-- Task statement --
With the line containing "cells show no" as the start and the line containing "stained with DAB" as the end, transcribe that span of the entries below exactly, including both.

Stored items
↓

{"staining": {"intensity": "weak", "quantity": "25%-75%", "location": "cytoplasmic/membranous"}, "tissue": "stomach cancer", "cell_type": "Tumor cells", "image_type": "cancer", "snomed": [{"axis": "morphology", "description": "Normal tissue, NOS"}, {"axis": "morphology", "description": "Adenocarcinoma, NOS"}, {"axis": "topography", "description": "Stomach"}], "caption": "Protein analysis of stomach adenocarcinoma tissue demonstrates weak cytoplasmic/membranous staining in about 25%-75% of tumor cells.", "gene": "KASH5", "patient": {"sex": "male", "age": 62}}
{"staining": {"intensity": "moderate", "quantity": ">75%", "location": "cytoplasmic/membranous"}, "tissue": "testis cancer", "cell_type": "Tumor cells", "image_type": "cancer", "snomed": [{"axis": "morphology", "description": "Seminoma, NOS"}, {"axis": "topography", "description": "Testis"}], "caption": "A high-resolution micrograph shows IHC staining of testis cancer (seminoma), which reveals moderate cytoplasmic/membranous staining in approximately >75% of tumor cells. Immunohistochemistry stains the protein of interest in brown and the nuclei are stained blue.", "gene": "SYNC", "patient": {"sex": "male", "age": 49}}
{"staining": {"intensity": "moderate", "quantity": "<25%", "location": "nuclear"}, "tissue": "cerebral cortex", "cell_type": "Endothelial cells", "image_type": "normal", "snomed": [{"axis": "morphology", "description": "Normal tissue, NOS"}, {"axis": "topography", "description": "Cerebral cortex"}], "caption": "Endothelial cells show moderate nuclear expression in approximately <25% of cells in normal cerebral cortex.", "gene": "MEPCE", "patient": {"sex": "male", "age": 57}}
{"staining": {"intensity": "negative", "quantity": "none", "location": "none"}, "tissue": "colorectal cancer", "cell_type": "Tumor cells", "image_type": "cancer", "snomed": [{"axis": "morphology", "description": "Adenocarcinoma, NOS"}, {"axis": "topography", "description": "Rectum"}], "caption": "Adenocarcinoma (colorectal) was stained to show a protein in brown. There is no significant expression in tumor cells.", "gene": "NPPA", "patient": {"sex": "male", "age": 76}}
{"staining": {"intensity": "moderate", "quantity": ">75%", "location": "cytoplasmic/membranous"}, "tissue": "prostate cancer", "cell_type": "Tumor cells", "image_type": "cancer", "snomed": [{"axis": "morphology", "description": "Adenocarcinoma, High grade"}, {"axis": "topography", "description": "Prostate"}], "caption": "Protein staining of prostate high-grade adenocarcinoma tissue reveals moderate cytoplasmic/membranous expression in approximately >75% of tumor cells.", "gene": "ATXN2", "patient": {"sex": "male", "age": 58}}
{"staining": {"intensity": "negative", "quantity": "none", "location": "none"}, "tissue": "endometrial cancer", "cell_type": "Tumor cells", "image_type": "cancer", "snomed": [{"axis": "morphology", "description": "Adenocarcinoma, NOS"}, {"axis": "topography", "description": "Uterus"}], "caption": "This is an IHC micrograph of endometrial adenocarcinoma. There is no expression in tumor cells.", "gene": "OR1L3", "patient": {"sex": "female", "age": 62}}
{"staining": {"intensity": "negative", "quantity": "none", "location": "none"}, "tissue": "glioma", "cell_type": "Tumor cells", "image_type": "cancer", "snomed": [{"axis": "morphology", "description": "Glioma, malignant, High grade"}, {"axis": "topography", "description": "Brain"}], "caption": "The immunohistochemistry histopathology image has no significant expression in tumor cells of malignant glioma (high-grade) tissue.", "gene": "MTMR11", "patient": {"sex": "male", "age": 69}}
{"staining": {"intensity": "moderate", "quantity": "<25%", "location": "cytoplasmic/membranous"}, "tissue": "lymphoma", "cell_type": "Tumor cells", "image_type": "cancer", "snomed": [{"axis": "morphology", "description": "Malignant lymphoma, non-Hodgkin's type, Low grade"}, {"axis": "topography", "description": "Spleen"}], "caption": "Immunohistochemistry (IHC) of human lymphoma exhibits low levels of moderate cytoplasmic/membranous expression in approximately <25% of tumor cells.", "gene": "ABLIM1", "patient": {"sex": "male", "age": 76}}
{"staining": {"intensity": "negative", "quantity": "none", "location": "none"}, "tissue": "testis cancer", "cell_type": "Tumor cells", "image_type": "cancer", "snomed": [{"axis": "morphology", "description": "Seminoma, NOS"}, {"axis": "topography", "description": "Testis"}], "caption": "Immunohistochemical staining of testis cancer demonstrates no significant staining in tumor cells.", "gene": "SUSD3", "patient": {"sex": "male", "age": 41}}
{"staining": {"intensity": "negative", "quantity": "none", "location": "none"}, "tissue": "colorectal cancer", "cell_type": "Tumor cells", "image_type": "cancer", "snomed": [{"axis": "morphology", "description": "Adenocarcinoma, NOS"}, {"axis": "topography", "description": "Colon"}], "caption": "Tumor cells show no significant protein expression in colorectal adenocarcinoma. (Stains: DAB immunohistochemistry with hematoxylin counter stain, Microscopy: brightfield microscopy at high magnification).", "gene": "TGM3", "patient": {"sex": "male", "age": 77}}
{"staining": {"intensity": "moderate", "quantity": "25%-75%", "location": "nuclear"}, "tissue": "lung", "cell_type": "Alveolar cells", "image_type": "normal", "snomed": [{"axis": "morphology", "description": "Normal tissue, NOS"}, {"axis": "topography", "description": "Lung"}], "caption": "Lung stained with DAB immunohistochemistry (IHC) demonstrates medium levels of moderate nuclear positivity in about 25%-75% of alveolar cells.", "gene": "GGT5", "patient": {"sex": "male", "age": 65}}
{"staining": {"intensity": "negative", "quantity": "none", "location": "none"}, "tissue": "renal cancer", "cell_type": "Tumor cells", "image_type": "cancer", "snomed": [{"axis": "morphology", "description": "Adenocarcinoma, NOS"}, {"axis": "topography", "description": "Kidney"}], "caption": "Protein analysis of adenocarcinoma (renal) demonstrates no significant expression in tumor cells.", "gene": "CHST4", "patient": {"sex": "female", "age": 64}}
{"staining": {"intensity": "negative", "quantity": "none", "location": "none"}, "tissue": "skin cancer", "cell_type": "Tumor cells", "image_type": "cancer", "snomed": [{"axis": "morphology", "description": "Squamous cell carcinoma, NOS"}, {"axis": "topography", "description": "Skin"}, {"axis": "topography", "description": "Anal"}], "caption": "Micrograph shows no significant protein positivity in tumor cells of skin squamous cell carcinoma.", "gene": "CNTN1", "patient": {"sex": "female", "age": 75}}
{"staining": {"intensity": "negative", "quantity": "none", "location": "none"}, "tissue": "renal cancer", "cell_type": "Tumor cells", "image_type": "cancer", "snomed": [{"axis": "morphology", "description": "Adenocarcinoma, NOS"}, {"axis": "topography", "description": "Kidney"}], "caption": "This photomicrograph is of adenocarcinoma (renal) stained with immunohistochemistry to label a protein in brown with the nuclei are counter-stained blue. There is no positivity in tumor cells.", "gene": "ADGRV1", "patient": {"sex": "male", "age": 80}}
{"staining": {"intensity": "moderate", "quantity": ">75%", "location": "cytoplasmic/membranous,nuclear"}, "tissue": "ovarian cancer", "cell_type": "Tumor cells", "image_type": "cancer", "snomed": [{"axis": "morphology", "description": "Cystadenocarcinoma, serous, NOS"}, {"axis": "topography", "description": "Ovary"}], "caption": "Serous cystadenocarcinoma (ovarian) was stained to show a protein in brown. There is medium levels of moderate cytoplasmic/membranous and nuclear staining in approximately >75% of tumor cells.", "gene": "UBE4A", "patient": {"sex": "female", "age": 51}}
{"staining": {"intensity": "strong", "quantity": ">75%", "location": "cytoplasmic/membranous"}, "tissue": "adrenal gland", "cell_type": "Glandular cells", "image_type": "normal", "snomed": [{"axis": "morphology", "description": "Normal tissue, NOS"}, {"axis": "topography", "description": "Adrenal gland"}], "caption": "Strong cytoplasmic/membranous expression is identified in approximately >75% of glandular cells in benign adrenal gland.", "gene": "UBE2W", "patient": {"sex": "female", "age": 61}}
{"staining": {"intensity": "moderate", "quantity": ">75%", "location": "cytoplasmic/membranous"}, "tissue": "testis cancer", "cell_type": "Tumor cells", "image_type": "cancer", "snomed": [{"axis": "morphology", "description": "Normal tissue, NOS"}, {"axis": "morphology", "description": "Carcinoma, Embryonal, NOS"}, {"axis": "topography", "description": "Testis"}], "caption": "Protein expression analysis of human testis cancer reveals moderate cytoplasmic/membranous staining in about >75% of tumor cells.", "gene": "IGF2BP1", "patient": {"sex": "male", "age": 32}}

↑

-- Exercise answer --
{"staining": {"intensity": "negative", "quantity": "none", "location": "none"}, "tissue": "colorectal cancer", "cell_type": "Tumor cells", "image_type": "cancer", "snomed": [{"axis": "morphology", "description": "Adenocarcinoma, NOS"}, {"axis": "topography", "description": "Colon"}], "caption": "Tumor cells show no significant protein expression in colorectal adenocarcinoma. (Stains: DAB immunohistochemistry with hematoxylin counter stain, Microscopy: brightfield microscopy at high magnification).", "gene": "TGM3", "patient": {"sex": "male", "age": 77}}
{"staining": {"intensity": "moderate", "quantity": "25%-75%", "location": "nuclear"}, "tissue": "lung", "cell_type": "Alveolar cells", "image_type": "normal", "snomed": [{"axis": "morphology", "description": "Normal tissue, NOS"}, {"axis": "topography", "description": "Lung"}], "caption": "Lung stained with DAB immunohistochemistry (IHC) demonstrates medium levels of moderate nuclear positivity in about 25%-75% of alveolar cells.", "gene": "GGT5", "patient": {"sex": "male", "age": 65}}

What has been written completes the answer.